The Third Man may not be a masterpiece either. But in my view it comes pretty damn close, even when Harry Lime's questionable final decision is taken into account.

Tuesday, February 28, 2017

Agee Redux, Part 2

A little over a year ago, I noted the forthcoming publication of two new volumes (both of which I copyedited) in the Works of James Agee series by the University of Tennessee Press. I'm happy to announce that one of those, The African Queen and The Night of the Hunter: First and Final Screenplays, has just become available. One could call it a heavy tome in both the literal and figurative senses. It comes in at more than 900 pages and lists for $90. Loaded with annotations and supplementary materials (including variant scenes, correspondence, and Agee's notes), it features the first-draft screenplays and shooting scripts for both movies. The editing of Prof. Jeffrey Couchman (College of Staten Island) represents film scholarship at its best. If you're a serious cinephile interested in Hollywood history and the complex, collaborative processes through which words on a page become images on the screen, the book is one I can't recommend highly enough. Click here for more information.
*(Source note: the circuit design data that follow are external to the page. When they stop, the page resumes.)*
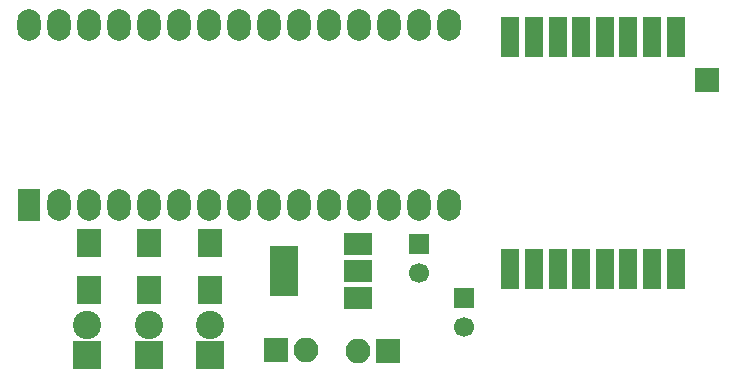
<source format=gts>
G04 #@! TF.FileFunction,Soldermask,Top*
%FSLAX46Y46*%
G04 Gerber Fmt 4.6, Leading zero omitted, Abs format (unit mm)*
G04 Created by KiCad (PCBNEW 4.0.5-e0-6337~49~ubuntu16.04.1) date Wed Jan 18 11:42:35 2017*
%MOMM*%
%LPD*%
G01*
G04 APERTURE LIST*
%ADD10C,0.100000*%
%ADD11R,1.600000X3.400000*%
%ADD12R,1.700000X1.700000*%
%ADD13C,1.700000*%
%ADD14R,2.400000X2.400000*%
%ADD15C,2.400000*%
%ADD16R,2.100000X2.100000*%
%ADD17R,2.100000X2.400000*%
%ADD18R,2.400000X4.200000*%
%ADD19R,2.400000X1.900000*%
%ADD20R,1.974800X2.686000*%
%ADD21O,1.974800X2.686000*%
%ADD22O,2.100000X2.100000*%
G04 APERTURE END LIST*
D10*
D11*
X170180000Y-118113000D03*
X172180000Y-118113000D03*
X174180000Y-118113000D03*
X176180000Y-118113000D03*
X178180000Y-118113000D03*
X180180000Y-118113000D03*
X182180000Y-118113000D03*
X184180000Y-118113000D03*
X184180000Y-98413000D03*
X182180000Y-98413000D03*
X180180000Y-98413000D03*
X178180000Y-98413000D03*
X176180000Y-98413000D03*
X174180000Y-98413000D03*
X172180000Y-98413000D03*
X170180000Y-98413000D03*
D12*
X162433000Y-115951000D03*
D13*
X162433000Y-118451000D03*
D12*
X166243000Y-120523000D03*
D13*
X166243000Y-123023000D03*
D14*
X134366000Y-125349000D03*
D15*
X134366000Y-122809000D03*
D14*
X139573000Y-125349000D03*
D15*
X139573000Y-122809000D03*
D14*
X144780000Y-125349000D03*
D15*
X144780000Y-122809000D03*
D16*
X186817000Y-102108000D03*
D17*
X134493000Y-119856000D03*
X134493000Y-115856000D03*
X139573000Y-119856000D03*
X139573000Y-115856000D03*
X144780000Y-119856000D03*
X144780000Y-115856000D03*
D18*
X151028000Y-118237000D03*
D19*
X157328000Y-118237000D03*
X157328000Y-115937000D03*
X157328000Y-120537000D03*
D20*
X129451100Y-112623600D03*
D21*
X131991100Y-112623600D03*
X134531100Y-112623600D03*
X137071100Y-112623600D03*
X139611100Y-112623600D03*
X142151100Y-112623600D03*
X144691100Y-112623600D03*
X147231100Y-112623600D03*
X149771100Y-112623600D03*
X152311100Y-112623600D03*
X154851100Y-112623600D03*
X157391100Y-112623600D03*
X159931100Y-112623600D03*
X162471100Y-112623600D03*
X165011100Y-112623600D03*
X165011100Y-97383600D03*
X162471100Y-97383600D03*
X159931100Y-97383600D03*
X157391100Y-97383600D03*
X154851100Y-97383600D03*
X152311100Y-97383600D03*
X149771100Y-97383600D03*
X147231100Y-97383600D03*
X144691100Y-97383600D03*
X142151100Y-97383600D03*
X139611100Y-97383600D03*
X137071100Y-97383600D03*
X134531100Y-97383600D03*
X131991100Y-97383600D03*
X129451100Y-97383600D03*
D16*
X150368000Y-124968000D03*
D22*
X152908000Y-124968000D03*
D16*
X159816800Y-125018800D03*
D22*
X157276800Y-125018800D03*
M02*

</source>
Due out later this spring is the definitive edition of Agee's film criticism, edited by Prof. Charles Maland (University of Tennessee). It's a superb work as well, presenting a panoramic view of 1940s cinema through the eyes of one of the first film critics to command respectful attention. And this volume will be the first to include all of Agee's unsigned reviews for Time.

To be sure, my involvement with these two books makes me biased. But that doesn't make my praise here any less sincere.

Monday, February 27, 2017

The Great Oscars Screw-Up . . . My (Conspiracy) Theory

I think Trump did it.

I believe that the tangerine Twitter tot, knowing he would get a lot of dissing at the Oscars ceremony, had one of his minions (probably someone who knew Steve Bannon from his Hollywood days) mix up the envelopes that led to La La Land being mistakenly announced as the Best Picture winner instead of Moonlight. That way, the headlines would all be about the epic flub that ended the show, not all the digs that our so-called president received over the course of the evening. I also suspect that Steve Harvey, who made a similar flub at the Miss Universe pageant (once owned by Trump, BTW!), came up with the idea and passed it along during his visit to Trump Tower a while back. See, it all makes sense.

You heard it here first, and that's all I'll say about the Oscars this year.